[Given data]
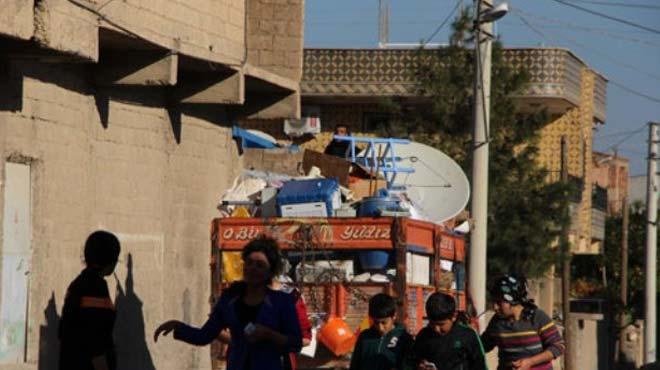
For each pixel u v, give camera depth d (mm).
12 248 25188
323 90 70500
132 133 30703
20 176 25531
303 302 26141
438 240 30234
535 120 57531
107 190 29484
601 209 90312
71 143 27609
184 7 30859
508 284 23766
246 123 70188
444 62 57219
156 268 31844
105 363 21312
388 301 23312
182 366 33344
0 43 23391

[Task] Print exactly the lines from the one with "71 143 27609" through the end of the data, inclusive.

[Task solution]
71 143 27609
184 7 30859
508 284 23766
246 123 70188
444 62 57219
156 268 31844
105 363 21312
388 301 23312
182 366 33344
0 43 23391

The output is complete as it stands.